# SUPPLIED TEXT
--- Begin ---

Why didn't the x86-32 architecture get more general purpose registers before x86-64?


The x86-32 architecture does have 8 x 32bit general purpose registers. These are EAX, EBX, ECX, EDX, ESI, EDI, ESP and EBP.

But why did it take until the x86-64 architecture for this number to double?

If you look at the 32-bit CPUs from the i386 to the Pentium 4 and the software world, then in the 32-bit era it happened that software no longer supported the older 32-bit CPUs because some feature was used that only the newer CPUs did had. The question therefore arises as to why the number of general purpose registers was not simply increased earlier?

Could it be because Intel wanted to push the Itanium architecture and was therefore not interested in more GPR for the x86 architecture? And if so, why didn't AMD try it on its own before introducing AMD64 in 2003?


Solution

  • It took a major ISA extension to add more bits for register numbers in instructions (via REX prefixes), and decoding was already a big problem for CPUs in that era. (Throughput bottleneck and bit power consumer.) Uop caches in Sandybridge and Zen families helped a lot with that, but that wasn't until 2010. (P4's trace cache would also help when it worked, but it was small and being a trace cache led to redundancy in its usage.)

    32-bit mode was completely out of opcode coding space for new prefixes; VEX and EVEX only work in 32-bit mode as invalid encodings of existing instructions, and that level of overloading is presumably harder for decoders.

    (But now that CPUs do support VEx and EVEX prefixes for AVX and AVX-512 respectively, they can use it for scalar stuff like BMI1/2. And in 64-bit mode, for the upcoming APX extension that doubles the number of GPRs to 32 with REX2 and EVEX prefixes, and gives 3-operand versions of existing integer instructions like xor.)

    It wouldn't be attractive enough for most OSes to want to support a new mode of execution, and more importantly a new ABI with another version of libraries just for maybe 15% speedup. Only something fundamental like more address-space really justifies that much short-term effort in terms of multi-arch systems.

    REX prefixes in AMD64 repurpose the 1-byte encodings of inc r32 / dec r32. Any mode that did something similar couldn't run existing 32-bit code, i.e. new code compiled for this mode couldn't call existing libraries, unless it called into them with a call far wrapper to switch to a legacy code-segment. (Perhaps some special return address format to allow their plain near ret to return back to the mode where 0x4? bytes are REX prefixes instead inc/dec instructions? Like high-bit set in CPL=3 means it's a special return address?) Generally far call/ret are not fast, but perhaps some special magic for switching between modes could be supported by the CPU including the decoders.

--- End ---

# RECORDED INFORMATION
--- Begin ---

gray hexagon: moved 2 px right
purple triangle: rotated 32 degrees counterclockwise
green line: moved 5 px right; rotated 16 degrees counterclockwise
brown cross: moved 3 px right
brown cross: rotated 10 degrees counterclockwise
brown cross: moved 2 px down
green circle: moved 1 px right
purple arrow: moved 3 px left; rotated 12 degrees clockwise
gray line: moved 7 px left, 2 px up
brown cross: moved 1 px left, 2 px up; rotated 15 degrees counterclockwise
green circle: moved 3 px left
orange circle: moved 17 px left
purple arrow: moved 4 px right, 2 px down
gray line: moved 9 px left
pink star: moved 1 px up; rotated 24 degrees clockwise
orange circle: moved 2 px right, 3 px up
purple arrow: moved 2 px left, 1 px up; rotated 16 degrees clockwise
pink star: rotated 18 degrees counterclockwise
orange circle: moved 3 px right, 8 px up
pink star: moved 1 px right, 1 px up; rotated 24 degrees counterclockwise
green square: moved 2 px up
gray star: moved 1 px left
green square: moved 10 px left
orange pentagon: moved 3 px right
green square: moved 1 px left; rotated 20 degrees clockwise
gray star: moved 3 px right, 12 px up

--- End ---
--- Begin ---

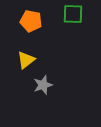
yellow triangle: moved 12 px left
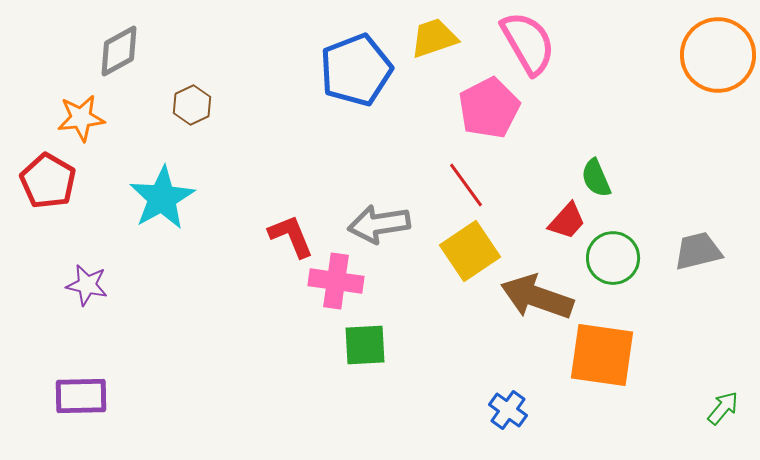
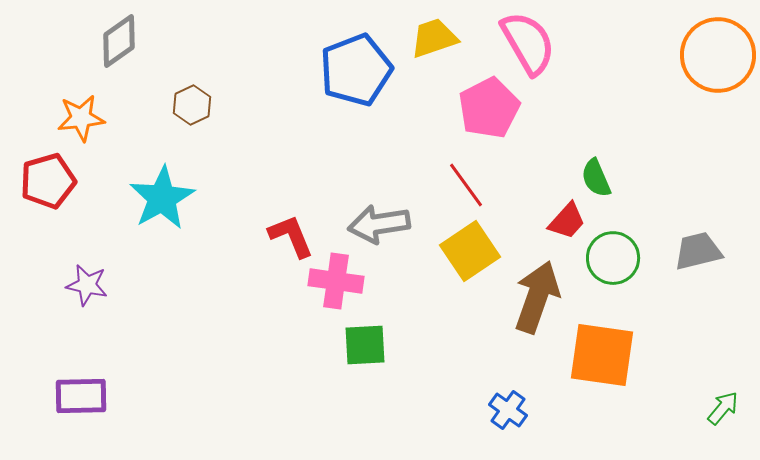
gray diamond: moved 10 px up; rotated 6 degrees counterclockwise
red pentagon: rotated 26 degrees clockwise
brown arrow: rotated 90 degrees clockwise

--- End ---

# SET PROBLEM
Using the text on x86-32 general purpose registers, explain in one to three sentences why code compiled for a mode that reused opcodes the way AMD64's REX prefixes do could not directly call existing 32-bit libraries.

# SOLUTION FOR THIS TASK
AMD64's REX prefixes repurpose the 1-byte encodings of inc r32 / dec r32, so a similar mode could not run existing 32-bit code. New code in that mode could call existing libraries only through a call far wrapper that switched to a legacy code segment.